**** Page text ****

[lbo-talk] RIP Norman Mailer

Robert Wrubel bobwrubel at yahoo.com
Sat Nov 10 18:10:40 PST 2007


Charles -- you seem to blame them for lacking something to sustain them beyond their rebellious youth. But then you blame the US for being such a depressing suffocating evil place no one could write in it. I am puzzled (depressed) by why there are no more Lennie Bruces or Mort Sahls. There have been some good black comics, but no whites I can think of. Marcuse's idea of repressive desublimation probably comes into play here. Martin Amis had a kind of Maileresque flair for words and dark subversiveness, but now he's a a tout for neo-liberalism. The only comic I know now is Eddie Izzard, who has hardly a political bone in him.

Depressing!

BobW

--- cgrimes at rawbw.com wrote:


> ``... Gore Vidal, with whom he frequently wrangled,
> once wrote:
> "Mailer is forever shouting at us that he is about
> to tell us
> something we must know or has just told us something
> revelatory and we
> failed to hear him or that he will, God grant his
> poor abused brain
> and body just one more chance, get through to us so
> that we will
> know. Each time he speaks he must become more bold,
> more loud, put on
> brighter motley and shake more foolish bells...''
> Charles McGrath
>
> ---------
>
> I agree, but that whole generation of American
> writers were like
> that. Early promise, too much alcohol and
> socializing, and not enough
> work, especially the hard work of revising to the
> point of throwing it
> out. Most of the them didn't grow. One good early
> shot and that was
> it. Part of it was the way their sensibility bounced
> off their own
> formative period, which was usually irreverent,
> comic, and serious all
> at once, a conflict of youth that didn't age or
> transform into
> something else, something or some direction that
> should have been
> unexpected, much finer and more comprehensive.
>
> It was as if their imaginations were not big enough,
> which sounds
> ridiculous since Mailer, Southern, Burroughs, Eric
> Heller and others
> were nothing if not imaginative or so it seemed.

**** Information given ****

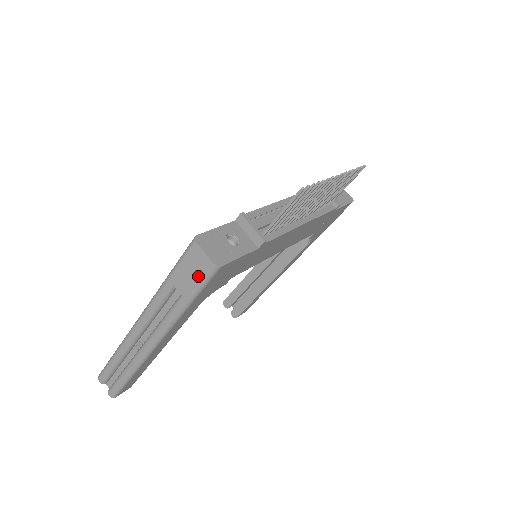
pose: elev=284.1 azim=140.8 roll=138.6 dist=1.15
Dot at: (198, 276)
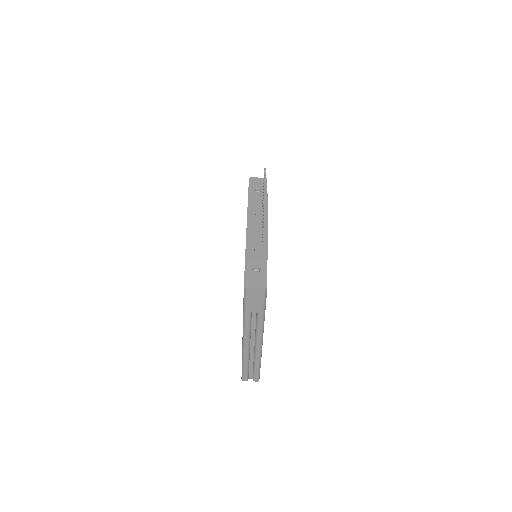
Dot at: (260, 299)
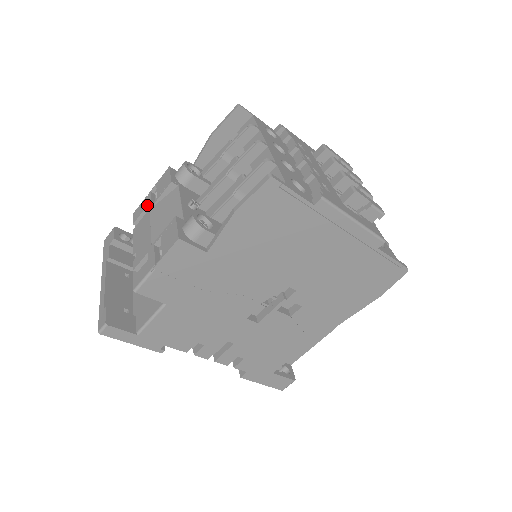
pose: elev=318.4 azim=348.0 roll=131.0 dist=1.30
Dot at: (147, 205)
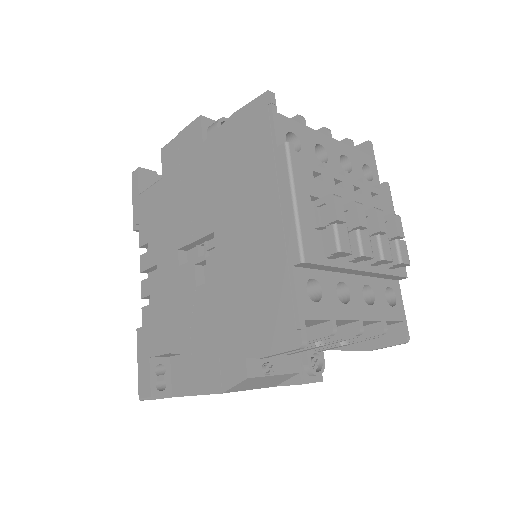
Dot at: occluded
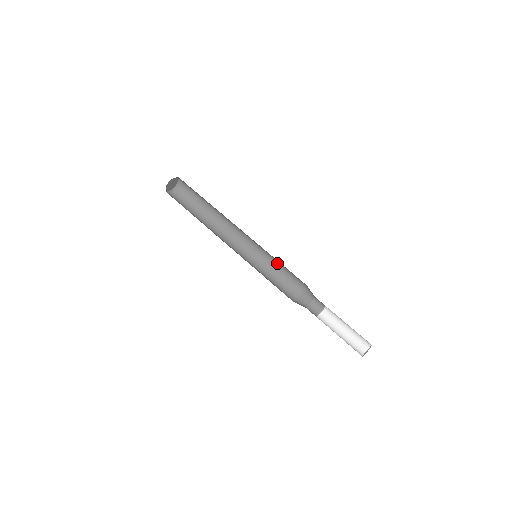
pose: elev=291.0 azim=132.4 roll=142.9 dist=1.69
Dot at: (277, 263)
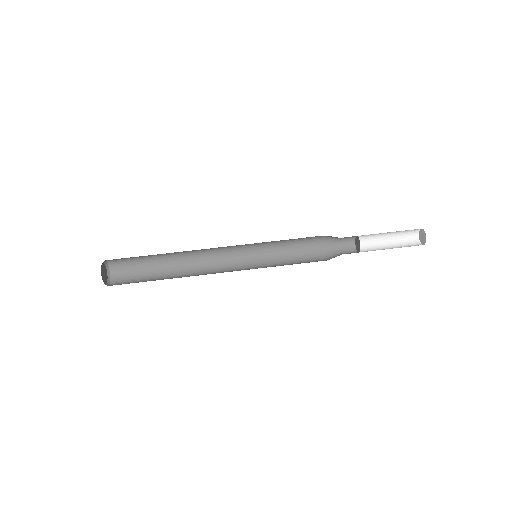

****

> Exercise task A
Which comedians does Robert Wrubel name in his part of the mailing-list post?
> Exercise task B
Reproduce word for word the stretch of the mailing-list post from "[lbo-talk] RIP Norman" through "bone in him.".
> Exercise task C
According to the mailing-list post, what has Martin Amis become now?
You won't need the rows for any of this.

> Task response A
Lennie Bruce, Mort Sahl, and Eddie Izzard

> Task response B
[lbo-talk] RIP Norman Mailer

Robert Wrubel bobwrubel at yahoo.com
Sat Nov 10 18:10:40 PST 2007


Charles -- you seem to blame them for lacking something to sustain them beyond their rebellious youth. But then you blame the US for being such a depressing suffocating evil place no one could write in it. I am puzzled (depressed) by why there are no more Lennie Bruces or Mort Sahls. There have been some good black comics, but no whites I can think of. Marcuse's idea of repressive desublimation probably comes into play here. Martin Amis had a kind of Maileresque flair for words and dark subversiveness, but now he's a a tout for neo-liberalism. The only comic I know now is Eddie Izzard, who has hardly a political bone in him.

> Task response C
A tout for neo-liberalism.